The problem: The entries follow. Copy every line in which "news" appears.

Data for analysis:

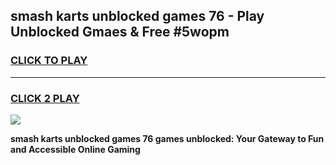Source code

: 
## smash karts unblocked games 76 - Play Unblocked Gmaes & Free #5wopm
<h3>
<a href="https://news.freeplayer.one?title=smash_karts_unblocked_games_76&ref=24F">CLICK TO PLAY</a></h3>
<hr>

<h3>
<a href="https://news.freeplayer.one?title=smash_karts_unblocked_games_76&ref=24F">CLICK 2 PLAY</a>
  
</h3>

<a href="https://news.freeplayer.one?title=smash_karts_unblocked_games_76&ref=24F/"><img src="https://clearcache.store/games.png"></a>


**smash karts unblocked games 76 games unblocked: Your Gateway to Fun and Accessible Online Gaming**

Problem solution:
<a href="https://news.freeplayer.one?title=smash_karts_unblocked_games_76&ref=24F">CLICK TO PLAY</a></h3>
<a href="https://news.freeplayer.one?title=smash_karts_unblocked_games_76&ref=24F">CLICK 2 PLAY</a>
<a href="https://news.freeplayer.one?title=smash_karts_unblocked_games_76&ref=24F/"><img src="https://clearcache.store/games.png"></a>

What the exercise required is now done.